# Hull Pets and Gardens Bev Rd



## steveoHull

Seems as there is 100s of threads about how poor MOST hull pet shops are i decided to post about my brief visit to Hull Pets and gardens
Popped in today for some live food as my local shop is shutting down. The food was cheaper and to my :gasp:shock:gasp: considering this is more of a general pet shop with a good reptile section I never had to search through the boxes to find a good box. Nice little shop. Id recommend a visit


----------



## Sarah-Jayne

I agree it is a nice shop

What is your local?


----------



## Joshh

i was also in their today, it's a great shop with nice staff.


----------



## hullreptilelover

Thanks for the nice comments guys! Its nice to know that what we are trying to do at Hull Pets is the right thing! Although we do a wide range of animals, we are known for and specialise in reptiles, we try to keep all of our customers happy and will always make sure you recieve the correct advice and top notch reptiles etc...
make sure you all ask for me (Becky) when ya next pop in to the shop! Its always nice to put a face to the people I speak to on here! xxxxx :2thumb:


----------



## bosshogg

couldn't agree more :no1:


----------



## Sarah-Jayne

I always talk to you in there Becky lol I must pop in soon to have a nosey at what you have in  I also need to get some Nutrobal and am having trouble finding any in shops! Will pop down after payday


----------



## hullreptilelover

Sarah-Jayne said:


> I always talk to you in there Becky lol I must pop in soon to have a nosey at what you have in  I also need to get some Nutrobal and am having trouble finding any in shops! Will pop down after payday


Hi hun! Yeah we know who you are! : victory:
Just got some new lizards in so pop in and have a nosey!

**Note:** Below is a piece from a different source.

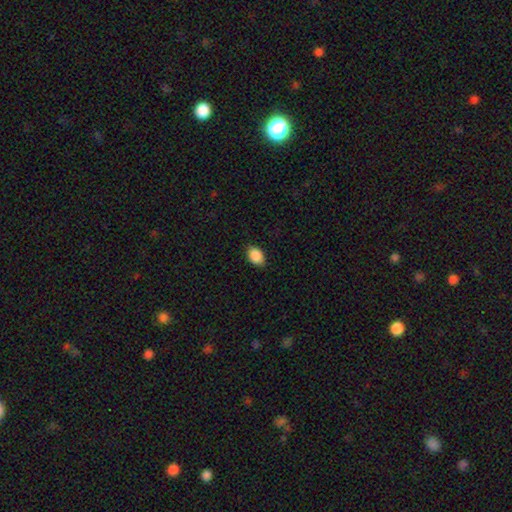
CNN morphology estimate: This appears to be a smooth galaxy with no disk features (89%) that is in between round and cigar-shaped (79%). Merging: none (84%).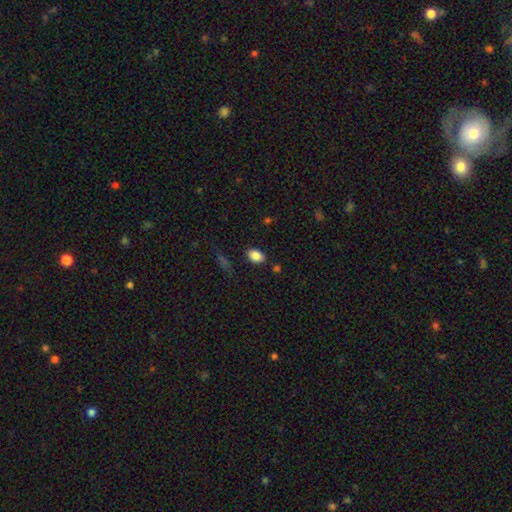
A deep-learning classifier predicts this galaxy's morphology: smooth_or_featured: smooth (p=0.85) [alt: star or artifact p=0.09]
how_rounded: in between (p=0.82) [alt: round p=0.17]
merging: none (p=0.84) [alt: minor disturbance p=0.10]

Got plenty of nutrobal in too! xx


----------



## hullreptilelover

bosshogg said:


> couldn't agree more :no1:


Hi Claire, hows u hun? xx


----------



## Sarah-Jayne

hullreptilelover said:


> Hi hun! Yeah we know who you are! : victory:
> Just got some new lizards in so pop in and have a nosey! Got plenty of nutrobal in too! xx



Don't tell me that, I can't buy any more lol will definately pop in though


----------



## bosshogg

hullreptilelover said:


> Hi Claire, hows u hun? xx



Grand thanks yourself? just sooooo busy must pop down soon, if you need any buns PM me : victory:


----------



## hullreptilelover

bosshogg said:


> Grand thanks yourself? just sooooo busy must pop down soon, if you need any buns PM me : victory:


I'm good ta hun, been really busy with work, gonna send ya a pm bout some bunnies! xxx


----------



## steveoHull

i spoke to you becky although its was kinda hard to recognise you without a snake over your face


----------



## hullreptilelover

steveoHull said:


> i spoke to you becky although its was kinda hard to recognise you without a snake over your face


haha! Yup, that sounds like me! Always got something reptilian in my hands or hanging off me! :2thumb:


----------



## Roni3890

*wanted*

hiya im loomin for a reptile thats good to handle for sale, must be able to fit in a 3ft viv n not need a bigger one, please help me:blush:


----------



## bobbins

*hi*

i would recommend an leopard geko they are small and very easy to handle but the only down side is that they are nocturnal @[email protected]


----------



## bbeefy

i was in today for the first time i was shocked at how cheap everything was and how clean and well kept the reptiles were just so tempting all them great reptiles (now trying to make room for a royal) i spoke to becky and she knows her stuff


----------



## fredfred1968

*bow viv*

many thanks just hunted you down am after a bow fronted vivarium and would like a price back 1300,front 1000+sides, 600 front to back and 1000 high left hand side panel solid if that make sense preferably in beach all dimensions in mm
many thanks


----------



## 7ftAndy

im in at least once a week its such a nice shop and becky is so helpful all the reptiles i have got from her have been in top health just the problem is when i go in i want more n more snakes mostly corns 

(becky its the 7ft stocky bloke who bangs his head alot)


----------



## royalpythonlover

Hi Becky :2thumb:

We visit this shop at least twice three times a month. They always have something in that we like and their stock is always is good condition. You certainly dont have to worry about seeing anything in this shop with mites or any other problems for that matter. 
I'm not sure Becky will recognise me on here, but if I say we have been quite a lot over the past few weeks, and have had a ciggy with her outside a few times now while having a chat. I will say the last time we saw you Becky was when we'd just been to another reptile shop where I had come out crying because the animals were suffering so much, you knew where we meant in seconds without us even mentioning names :whistling2:
I am the one on the crutches and I am always in tow behind a tall guy with peircings and a beard. 
If you know who I am hi, hope to see you again soon. If you have anything new coming in you'll have to let me know, I'll pm you my email etc. so we can keep in touch if you like as after our last chat about boa's and morphs you told me something that I would love to have in my collection :notworthy:

Speak soon :mf_dribble:


----------